O autor do Plano de Recuperação mostra preocupações ambientais, como já fez anteriormente: "Também não devemos esquecer que estamos sentados em cima de uma crise climática e ambiental sem precedentes na história do planeta". Sendo assim, Costa e Silva diz que se não "aproveitarmos esta oportunidade para fazer a transformação adequada com a transição energética, a descarbonização da economia e desenvolver um país mais justo e coeso vamos enfrentar problemas muito graves no futuro".
Questionado sobre se o seu trabalho com o PRR acabou, Costa e Silva respondeu que "há um conjunto de instrumentos e políticas que vão servir para desenvolver políticas ao longo da próxima década, com diferentes governos. (...) Eu fiz uma visão estratégica, um conjunto de caminhos possíveis para o país e compete ao Governo agora definir as prioridades, alocar os recursos".
Costa e Silva explica que António Costa foi a Bruxelas, esta quinta-feira, "apresentar um primeiro instrumento. Há outros como o Quadro Financeiro Plurianual".
Ainda sobre o início do PRR, Costa e Silva diz que pôs "duas condições de base ao sr. primeiro-ministro": "Primeiro, o trabalho era pro bono e a segunda é que não ia falar de petróleo e gás porque considero que, como a minha empresa trabalha nessa área, havia um conflito de interesses estrutural". Costa e Silva é gestor da Partex, o negócio petrolífero do grupo Gulbenkian.
O economista falou ainda da economia e tecnologia que o país tem, destacando universidades e áreas do país, como o Fundão, Évora, Castelo Branco. "O país tem competências funcionais, falhamos é nas competências institucionais. E desde logo a persistência das políticas públicas: quando os governos mudam, não é preciso recomeçar do zero. Respeito imenso os partidos políticos (...), mas tem de haver uma certa convergência e continuidade".
"Acho que temos condições para dar um salto e avançar na cadeia de valor e andarmos alguns patamares. Temos as competências funcionais. Tudo o resto é organização, capacidade de reunir os ecossistemas que existem - desde as universidades, centros de investigação, empresas (absolutamente cruciais e têm de estar no centro deste plano de recuperação, como têm de estar as pessoas). Acho que assim podemos mudar ou pelo menos avançar", explicou.

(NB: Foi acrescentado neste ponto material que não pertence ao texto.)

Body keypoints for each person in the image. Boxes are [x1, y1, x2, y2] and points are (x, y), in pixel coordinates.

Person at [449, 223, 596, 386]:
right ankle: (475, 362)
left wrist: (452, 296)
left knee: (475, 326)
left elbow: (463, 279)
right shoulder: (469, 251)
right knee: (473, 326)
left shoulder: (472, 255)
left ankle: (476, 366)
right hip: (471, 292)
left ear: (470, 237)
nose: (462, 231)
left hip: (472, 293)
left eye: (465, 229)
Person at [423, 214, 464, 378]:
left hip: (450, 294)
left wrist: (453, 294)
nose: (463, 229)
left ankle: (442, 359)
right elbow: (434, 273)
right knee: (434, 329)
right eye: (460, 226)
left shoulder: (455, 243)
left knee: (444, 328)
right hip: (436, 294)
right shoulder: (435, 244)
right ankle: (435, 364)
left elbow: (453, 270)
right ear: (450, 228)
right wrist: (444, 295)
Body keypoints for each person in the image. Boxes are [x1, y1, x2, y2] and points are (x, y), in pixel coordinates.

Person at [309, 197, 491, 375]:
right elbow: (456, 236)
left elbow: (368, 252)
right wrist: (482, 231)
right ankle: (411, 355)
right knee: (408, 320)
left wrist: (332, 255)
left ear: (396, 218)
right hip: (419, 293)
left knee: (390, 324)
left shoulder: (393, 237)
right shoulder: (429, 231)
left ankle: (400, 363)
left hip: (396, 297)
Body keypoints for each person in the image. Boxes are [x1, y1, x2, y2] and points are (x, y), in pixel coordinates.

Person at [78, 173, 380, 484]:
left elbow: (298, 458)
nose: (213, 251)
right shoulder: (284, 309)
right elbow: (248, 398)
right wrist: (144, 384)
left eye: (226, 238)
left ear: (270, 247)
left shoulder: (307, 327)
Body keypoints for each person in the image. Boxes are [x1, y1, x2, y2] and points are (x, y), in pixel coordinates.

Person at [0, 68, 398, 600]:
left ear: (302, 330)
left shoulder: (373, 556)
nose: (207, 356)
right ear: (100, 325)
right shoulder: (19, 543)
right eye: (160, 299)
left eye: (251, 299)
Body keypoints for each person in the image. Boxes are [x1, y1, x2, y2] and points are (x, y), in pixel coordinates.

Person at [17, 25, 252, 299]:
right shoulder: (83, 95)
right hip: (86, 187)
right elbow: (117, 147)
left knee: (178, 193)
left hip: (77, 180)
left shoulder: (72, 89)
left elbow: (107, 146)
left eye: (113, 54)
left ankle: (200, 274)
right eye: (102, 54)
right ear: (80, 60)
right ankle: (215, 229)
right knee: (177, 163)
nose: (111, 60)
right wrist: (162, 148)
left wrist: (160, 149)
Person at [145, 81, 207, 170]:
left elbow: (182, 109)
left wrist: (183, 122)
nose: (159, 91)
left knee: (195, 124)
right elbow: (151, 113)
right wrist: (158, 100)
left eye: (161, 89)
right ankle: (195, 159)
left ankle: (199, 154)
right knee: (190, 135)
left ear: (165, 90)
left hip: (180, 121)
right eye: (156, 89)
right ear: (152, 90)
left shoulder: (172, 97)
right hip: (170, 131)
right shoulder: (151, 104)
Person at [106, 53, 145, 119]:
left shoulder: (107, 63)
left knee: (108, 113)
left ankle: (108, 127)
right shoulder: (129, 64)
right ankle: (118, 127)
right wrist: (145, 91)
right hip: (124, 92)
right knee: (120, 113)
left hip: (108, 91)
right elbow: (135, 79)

Sobre o que defende em relação ao papel do Estado, Costa e Silva acha que pode ter sido mal interpretado: "Nós vimos de um ciclo em que os mercados autorregulados eram a solução de tudo. Sabemos hoje que não é assim. Esses mercados não trabalham necessariamente para o bem público e eu sou uma pessoa das empresas e os mercados são vitais. São máquinas de criação de inovação, de prosperidade, geram riqueza, mas tem de haver uma combinação virtuosa entre os mercados e o Estado”.
Costa e Silva justifica isto dizendo que quando um país tem uma crise sanitária como esta “não é o mercado que nos vai salvar, mas sim o SNS", acrescentando que "[n]ão podemos desmantelar ou privatizar alguns dos serviços públicos. Temos de ter muita atenção a isso e combinar com o setor privado. Esta articulação virtuosa é fulcral para o futuro", conclui.
O economista diz que este é um debate "que está em cima da mesa". Destaca ainda a "situação dramática" dos Estados Unidos: "Como é que o país mais poderoso do mundo tem hoje 30 a 40 milhões de pessoas que nem sequer têm seguros e numa situação sanitária dificílima, está em grande tensão".
António Costa e Silva disse ainda que gostava realmente é que "fôssemos capazes de reunir o dinamismo do mercado, como existe nos Estados Unidos, com o Estado Social Europeu. Estou absolutamente convencido de que combinar os dois é o caminho para o futuro - senão vamos ter sociedades cada vez mais desiguais, uma proletarização cada vez mais avançada das classes médias. Temos de ter nas políticas públicas mecanismos de destruição de riqueza e temos de desenvolver um sistema provavelmente diferente".